** Opening RECORDS SUPPLIED block **
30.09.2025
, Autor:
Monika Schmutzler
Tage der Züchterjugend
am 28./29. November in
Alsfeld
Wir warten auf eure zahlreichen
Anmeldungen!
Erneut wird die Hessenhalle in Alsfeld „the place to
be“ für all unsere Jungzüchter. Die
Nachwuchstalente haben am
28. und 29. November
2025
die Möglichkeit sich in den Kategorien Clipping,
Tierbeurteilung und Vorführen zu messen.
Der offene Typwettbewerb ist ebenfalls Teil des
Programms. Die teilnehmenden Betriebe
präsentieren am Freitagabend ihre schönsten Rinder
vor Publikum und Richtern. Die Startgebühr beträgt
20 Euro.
** Closing RECORDS SUPPLIED block **
** Opening RECORDS SUPPLIED block **
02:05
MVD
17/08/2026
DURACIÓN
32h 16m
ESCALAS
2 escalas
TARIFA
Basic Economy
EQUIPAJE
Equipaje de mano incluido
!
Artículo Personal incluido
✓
** Closing RECORDS SUPPLIED block **
### REQUIRED WORK
If a line of the material contains the word "incluido", pick it out and copy it.

### RESULT
Equipaje de mano incluido
Artículo Personal incluido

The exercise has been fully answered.